Text passage ▸
○ ○ ○

Jordan Bui and Bernard A. Cohen, MD, review a case of a young patient with vitiligo.
A 9-year-old Asian boy presents for evaluation of white macules on his hands, elbows, knees, and legs (Figures 1,2). There is also an oval symmetric halo of depigmentation around a mole on his back. The patient is very active and spends a lot of his time outdoors playing soccer. The patient’s parents first noted white macules on his trunk and extremities, and his lesions have spread rapidly over 2 months particularly in areas of trauma where his soccer padding overlie the knees. The lesions were most noticeable in the summer when tanning increased the contrast between the involved and uninvolved areas of his body. The lesions have no associated pruritis or pain.

○ ○ ○

Records from a data collection:
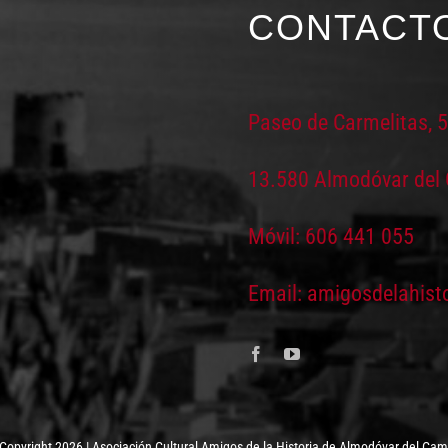
CONTACT
Paseo de Carmelitas, 
13.580 Almodóvar del
Móvil: 606 441 055
Email: amigosdelahist
Copyright 2026 | Asociación Cultural Amigos de la Historia de Almodóvar del Ca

○ ○ ○

Study questions ▸
1. In the vitiligo case passage, what sport does the boy spend much of his time outdoors playing?
2. Return the part of the vitiligo case passage that opens with the words containing "Jordan Bui and" and closes with "pruritis or pain.".
Rely only on the text to complete the work.

Answers ▸
1. Soccer.

2.
Jordan Bui and Bernard A. Cohen, MD, review a case of a young patient with vitiligo.
A 9-year-old Asian boy presents for evaluation of white macules on his hands, elbows, knees, and legs (Figures 1,2). There is also an oval symmetric halo of depigmentation around a mole on his back. The patient is very active and spends a lot of his time outdoors playing soccer. The patient’s parents first noted white macules on his trunk and extremities, and his lesions have spread rapidly over 2 months particularly in areas of trauma where his soccer padding overlie the knees. The lesions were most noticeable in the summer when tanning increased the contrast between the involved and uninvolved areas of his body. The lesions have no associated pruritis or pain.